TBMM’nin çalışır durumda olması, sorumluluğunu yerine getirmesi hususunda BDP’nin yapıcı bir rol üstlenmekten kaçınması, bunun için kendini haklı ve mağdur göstermeye yönelik taleplerle, önerilerle ön plâna çıkmaya çalışması şaşırtıcı olmayacaktır. Çünkü PKK’nın, daha doğru bir ifadeyle etnikçi-bölücü Kürtçülük hareketinin siyasî kanadı konumunda olduklarını gizlemeye gerek bile görmüyorlar. Yukarıdan belirlenen hareket tarzını, üslûbu, siyasî programı harfiyen uygulamaya çalışıyorlar. Meclis’i pazarlık alanı haline getirerek, devleti ve hükümeti baskı, tehdit ve şantajla yıldırıp çözerek, kamu otoritesini etkisiz kılarak istedikleri yasal ve anayasal değişiklikleri, idari yapılanmayı temin edeceklerini umuyorlar. 5 milletvekilinin tutukluluk durumlarının sürmesi konusu olmasaydı bile, mızıkçılık yapacak bir başka vesileyi icat etmekte zaten kararlıydılar. Art niyetlerini daha ilk adımlarında ortaya koyarak, grup toplantılarını kendileri için özel bir anlam taşıdığını ifade ettikleri Diyarbakır’da yaparak neyi plânladıklarını, amaçlarının ne olduğunu gösterdiler.

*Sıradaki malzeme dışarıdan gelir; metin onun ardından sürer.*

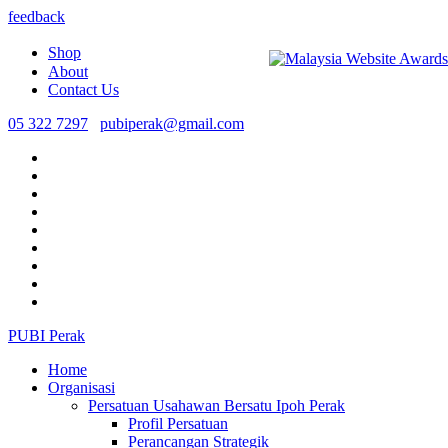
feedback
Shop
About
Contact Us
05 322 7297
pubiperak@gmail.com
PUBI Perak
Home
Organisasi
Persatuan Usahawan Bersatu Ipoh Perak
Profil Persatuan
Perancangan Strategik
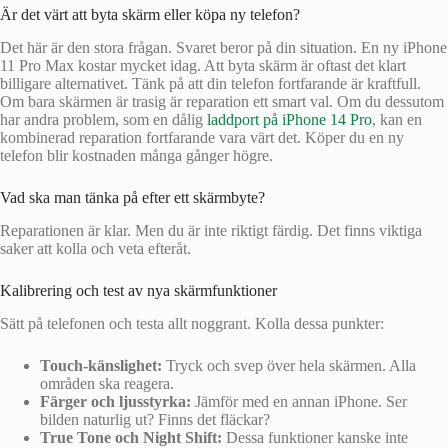
Är det värt att byta skärm eller köpa ny telefon?
Det här är den stora frågan. Svaret beror på din situation. En ny iPhone
11 Pro Max kostar mycket idag. Att byta skärm är oftast det klart
billigare alternativet. Tänk på att din telefon fortfarande är kraftfull.
Om bara skärmen är trasig är reparation ett smart val. Om du dessutom
har andra problem, som en dålig
laddport på iPhone 14 Pro
, kan en
kombinerad reparation fortfarande vara värt det. Köper du en ny
telefon blir kostnaden många gånger högre.
Vad ska man tänka på efter ett skärmbyte?
Reparationen är klar. Men du är inte riktigt färdig. Det finns viktiga
saker att kolla och veta efteråt.
Kalibrering och test av nya skärmfunktioner
Sätt på telefonen och testa allt noggrant. Kolla dessa punkter:
Touch-känslighet:
Tryck och svep över hela skärmen. Alla
områden ska reagera.
Färger och ljusstyrka:
Jämför med en annan iPhone. Ser
bilden naturlig ut? Finns det fläckar?
True Tone och Night Shift:
Dessa funktioner kanske inte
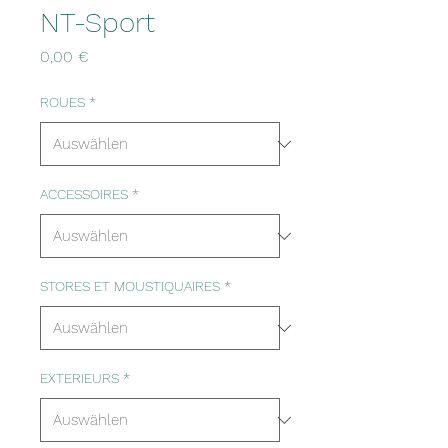
NT-Sport
Preis
0,00 €
ROUES
*
ACCESSOIRES
*
STORES ET MOUSTIQUAIRES
*
EXTERIEURS
*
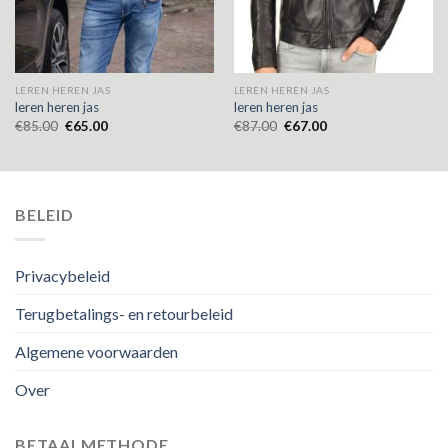
LEREN HEREN JAS
LEREN HEREN JAS
leren heren jas
leren heren jas
€
85.00
€
65.00
€
87.00
€
67.00
BELEID
Privacybeleid
Terugbetalings- en retourbeleid
Algemene voorwaarden
Over
BETAALMETHODE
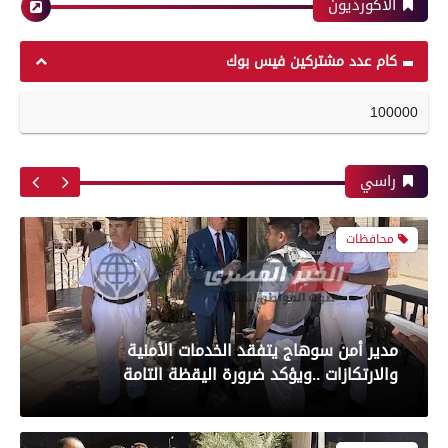
الأكورديون
محافظات
رياضة
كام عدد مشتركين فيس بوك
100000
مدير أمن سوهاج يتفقد الخدمات الأمنية
أبرز لقطات الشوط الأول لمباراة الزمالك وسموحه
والارتكازات ..ويؤكد ضرورة اليقظة التامة
فى الدورى
راسي
محافظات
معرض صور
تموين الفيوم ضبط سيارة نقل محملة بـ 1750 كيلو
جبنة مجهولة المصدر وغير صالحة للاستهلاك
بعدسة الخبر المصري| شاهد أبرز لقطات مباراة
الآدمي
الأهلي وبيراميدز فى الدورى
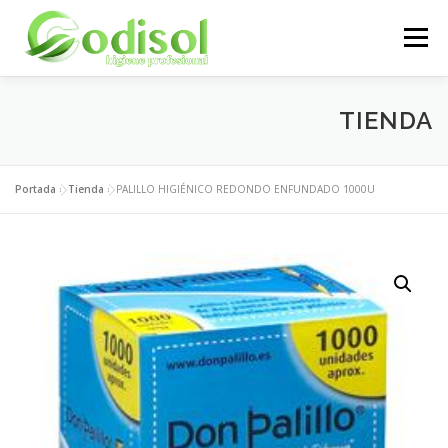
Saltar
al
Menú
contenido
EMPRESA
SERVICIOS
PRODUCTOS
TIENDA
ÁREA CLIENTES
CONTACTO
Portada
»
Tienda
»
PALILLO HIGIÉNICO REDONDO ENFUNDADO 1000U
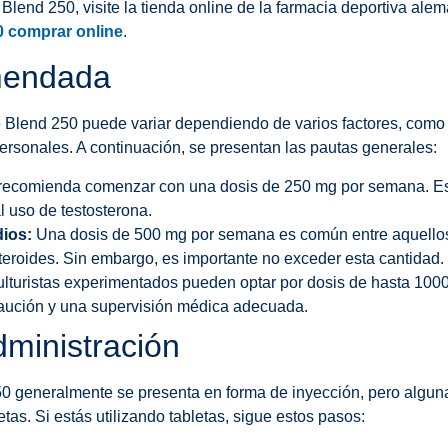
Blend 250, visite la tienda online de la farmacia deportiva alem
0 comprar online
.
mendada
 Blend 250 puede variar dependiendo de varios factores, como 
personales. A continuación, se presentan las pautas generales:
ecomienda comenzar con una dosis de 250 mg por semana. Est
l uso de testosterona.
ios:
Una dosis de 500 mg por semana es común entre aquellos
teroides. Sin embargo, es importante no exceder esta cantidad.
lturistas experimentados pueden optar por dosis de hasta 100
aución y una supervisión médica adecuada.
ministración
50 generalmente se presenta en forma de inyección, pero algu
etas. Si estás utilizando tabletas, sigue estos pasos:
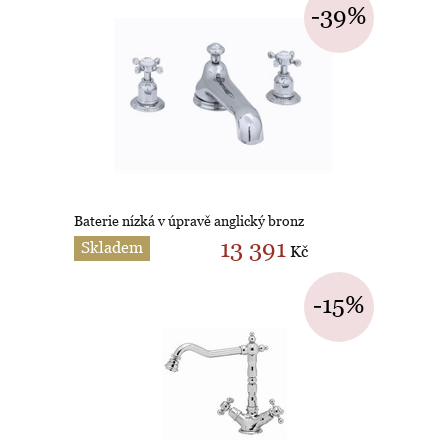
-39%
Baterie nízká v úpravě anglický bronz
13 391
Skladem
Kč
-15%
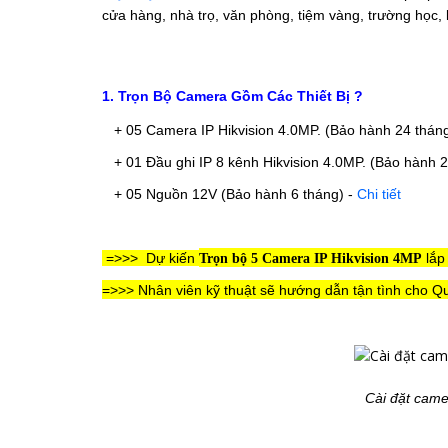
cửa hàng, nhà trọ, văn phòng, tiệm vàng, trường học, k
1. Trọn Bộ Camera Gồm Các Thiết Bị ?
+ 05 Camera IP Hikvision 4.0MP. (Bảo hành 24 thán
+ 01 Đầu ghi IP 8 kênh Hikvision 4.0MP.
(Bảo hành 2
+ 05 Nguồn 12V
(Bảo hành 6 tháng)
-
Chi tiết
=>>>
Dự kiến
lắp
Trọn bộ 5 Camera IP Hikvision 4MP
=>>> Nhân viên kỹ thuật sẽ hướng dẫn tận tình cho Qu
Cài đặt camer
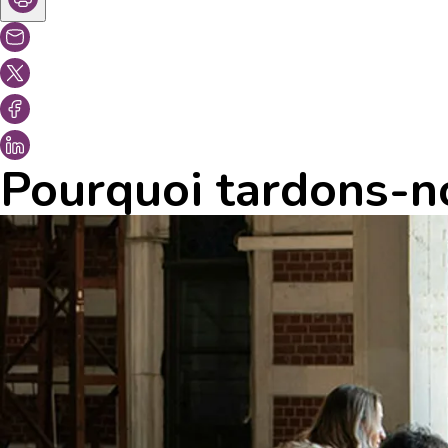
Pourquoi tardons-no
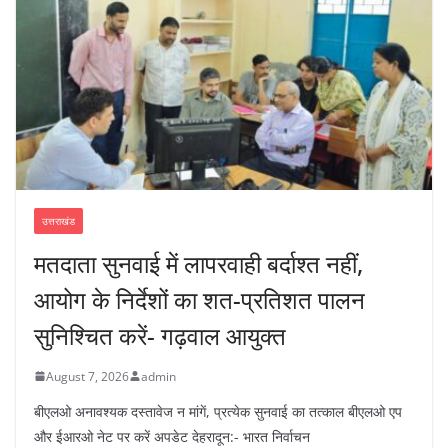
उत्तराखंड
मतदाता सुनवाई में लापरवाही बर्दाश्त नहीं,
आयोग के निर्देशों का शत-प्रतिशत पालन
सुनिश्चित करें- गढ़वाल आयुक्त
August 7, 2026
admin
बीएलओ अनावश्यक दस्तावेज न मांगें, प्रत्येक सुनवाई का तत्काल बीएलओ एप
और ईआरओ नेट पर करें अपडेट देहरादून:- भारत निर्वाचन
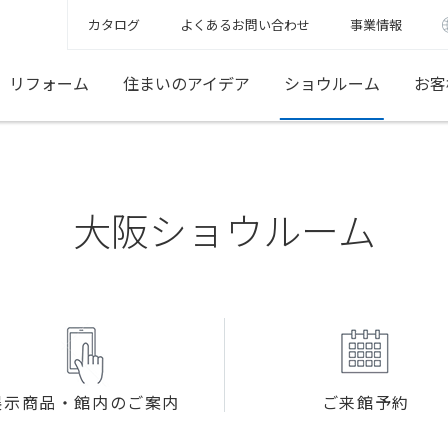
カタログ
よくあるお問い合わせ
事業情報
リフォーム
住まいのアイデア
ショウルーム
お客
大阪ショウルーム
展示商品・館内のご案内
ご来館予約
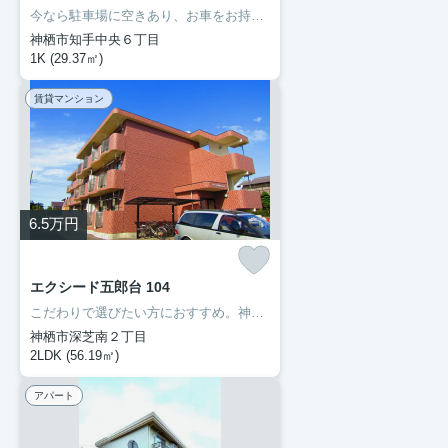
今なら駐車場に空きあり、お車をお持ちの方に。モニターで来訪者を確認し、インターホンを通じて室内から会話することができます。ネットの回線を繋げているのでパソコンが使える生活。多くの方にご好評をいただいている、清潔感のある賃貸物件です。神栖市エリアで賃貸情報をお探しになるなら、ぜひ当社にお任せ下さい。快適な暮らしができるよう、しっかりとサポート致しますのでお気軽にご連絡下さい。
神栖市知手中央６丁目
1K (29.37㎡)
賃貸マンション
6.5
万円
エクシード五郎台 104
こだわりで選びたい方におすすめ。神栖市エリアで住まいをお探しなら「エクシード五郎台」。普段からパソコンを使う方にオススメ物件、ネット回線導入済み。こちらのお部屋で新しい生活を始めてみませんか。神栖市に移り住む予定なら、まずは成田線笹川近辺で検討してはいかがでしょうか。0299-97-0800からいつでも豊成管理システムに遠慮なくお問い合わせ下さい。
神栖市深芝南２丁目
2LDK (56.19㎡)
アパート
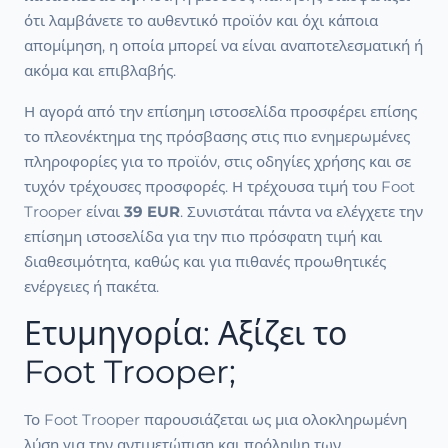
ότι λαμβάνετε το αυθεντικό προϊόν και όχι κάποια
απομίμηση, η οποία μπορεί να είναι αναποτελεσματική ή
ακόμα και επιβλαβής.
Η αγορά από την επίσημη ιστοσελίδα προσφέρει επίσης
το πλεονέκτημα της πρόσβασης στις πιο ενημερωμένες
πληροφορίες για το προϊόν, στις οδηγίες χρήσης και σε
τυχόν τρέχουσες προσφορές. Η τρέχουσα τιμή του Foot
Trooper είναι
39 EUR
. Συνιστάται πάντα να ελέγχετε την
επίσημη ιστοσελίδα για την πιο πρόσφατη τιμή και
διαθεσιμότητα, καθώς και για πιθανές προωθητικές
ενέργειες ή πακέτα.
Ετυμηγορία: Αξίζει το
Foot Trooper;
Το Foot Trooper παρουσιάζεται ως μια ολοκληρωμένη
λύση για την αντιμετώπιση και πρόληψη των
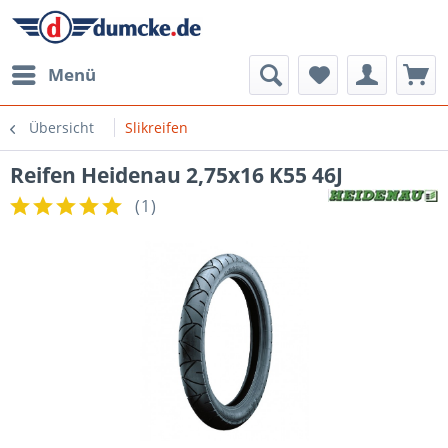
Menü
Übersicht
Slikreifen
Reifen Heidenau 2,75x16 K55 46J
(
1
)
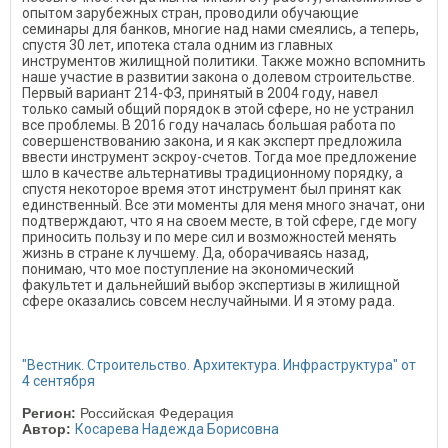
опытом зарубежных стран, проводили обучающие
семинары для банков, многие над нами смеялись, а теперь,
спустя 30 лет, ипотека стала одним из главных
инструментов жилищной политики. Также можно вспомнить
наше участие в развитии закона о долевом строительстве.
Первый вариант 214-ФЗ, принятый в 2004 году, навел
только самый общий порядок в этой сфере, но не устранил
все проблемы. В 2016 году началась большая работа по
совершенствованию закона, и я как эксперт предложила
ввести инструмент эскроу-счетов. Тогда мое предложение
шло в качестве альтернативы традиционному порядку, а
спустя некоторое время этот инструмент был принят как
единственный. Все эти моменты для меня много значат, они
подтверждают, что я на своем месте, в той сфере, где могу
приносить пользу и по мере сил и возможностей менять
жизнь в стране к лучшему. Да, оборачиваясь назад,
понимаю, что мое поступление на экономический
факультет и дальнейший выбор экспертизы в жилищной
сфере оказались совсем неслучайными. И я этому рада.
"Вестник. Строительство. Архитектура. Инфраструктура" от
4 сентября
Регион:
Российская Федерация
Автор:
Косарева Надежда Борисовна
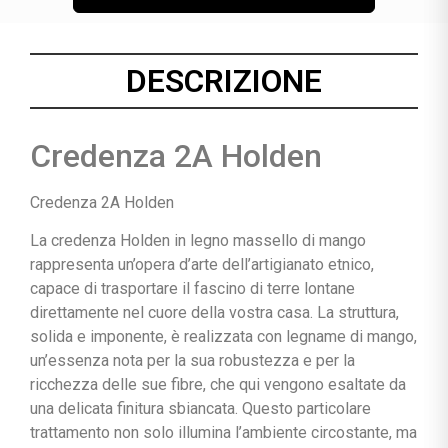
DESCRIZIONE
Credenza 2A Holden
Credenza 2A Holden
La credenza Holden in legno massello di mango
rappresenta un’opera d’arte dell’artigianato etnico,
capace di trasportare il fascino di terre lontane
direttamente nel cuore della vostra casa. La struttura,
solida e imponente, è realizzata con legname di mango,
un’essenza nota per la sua robustezza e per la
ricchezza delle sue fibre, che qui vengono esaltate da
una delicata finitura sbiancata. Questo particolare
trattamento non solo illumina l’ambiente circostante, ma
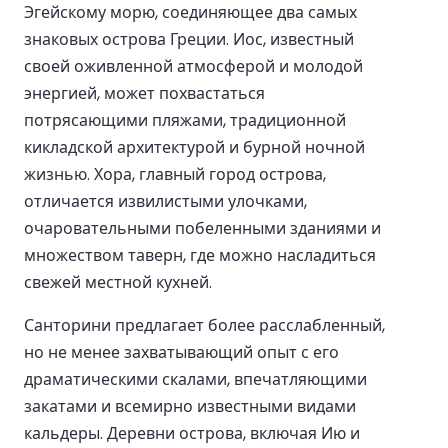
Эгейскому морю, соединяющее два самых
знаковых острова Греции. Иос, известный
своей оживленной атмосферой и молодой
энергией, может похвастаться
потрясающими пляжами, традиционной
кикладской архитектурой и бурной ночной
жизнью. Хора, главный город острова,
отличается извилистыми улочками,
очаровательными побеленными зданиями и
множеством таверн, где можно насладиться
свежей местной кухней.
Санторини предлагает более расслабленный,
но не менее захватывающий опыт с его
драматическими скалами, впечатляющими
закатами и всемирно известными видами
кальдеры. Деревни острова, включая Ию и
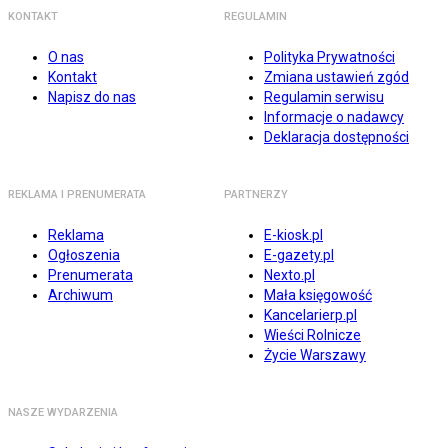
KONTAKT
REGULAMIN
O nas
Polityka Prywatności
Kontakt
Zmiana ustawień zgód
Napisz do nas
Regulamin serwisu
Informacje o nadawcy
Deklaracja dostępności
REKLAMA I PRENUMERATA
PARTNERZY
Reklama
E-kiosk.pl
Ogłoszenia
E-gazety.pl
Prenumerata
Nexto.pl
Archiwum
Mała księgowość
Kancelarierp.pl
Wieści Rolnicze
Życie Warszawy
NASZE WYDARZENIA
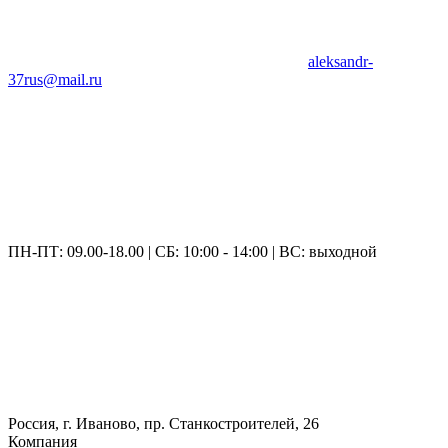
aleksandr-
37rus@mail.ru
ПН-ПТ: 09.00-18.00 | СБ: 10:00 - 14:00 | ВС: выходной
Россия, г. Иваново, пр. Станкостроителей, 26
Компания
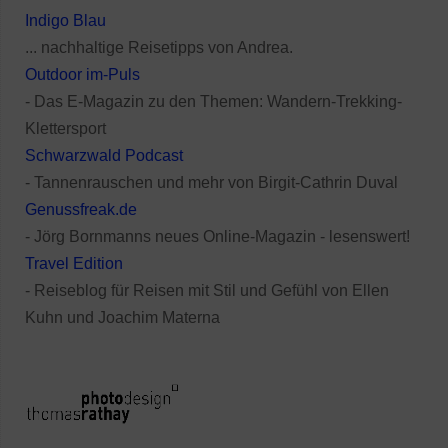
Indigo Blau
... nachhaltige Reisetipps von Andrea.
Outdoor im-Puls
- Das E-Magazin zu den Themen: Wandern-Trekking-
Klettersport
Schwarzwald Podcast
- Tannenrauschen und mehr von Birgit-Cathrin Duval
Genussfreak.de
- Jörg Bornmanns neues Online-Magazin - lesenswert!
Travel Edition
- Reiseblog für Reisen mit Stil und Gefühl von Ellen
Kuhn und Joachim Materna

BDP bünyesinde parti görünümüyle siyasetini yürütmeye çalışan örgüt önümüzdeki dönemde stratejisini iki kanaldan yürütmek istiyor. Öncelikle düşündükleri konfederatif yapının başkenti olarak tahayyül ettikleri ve Amed adını kullandıkları Diyarbakır’ı siyasî merkez olarak zihinlere işlemek istiyorlar. Bazı siyasal İslâmcı ve Marksist isimlerle oluşturdukları, “geniş cephe”den milletvekili seçtirdikleri isimleri burada “grup toplantısı” adı altında düzenli şekilde toplayarak ilk mesajlarını vermiş oluyorlar.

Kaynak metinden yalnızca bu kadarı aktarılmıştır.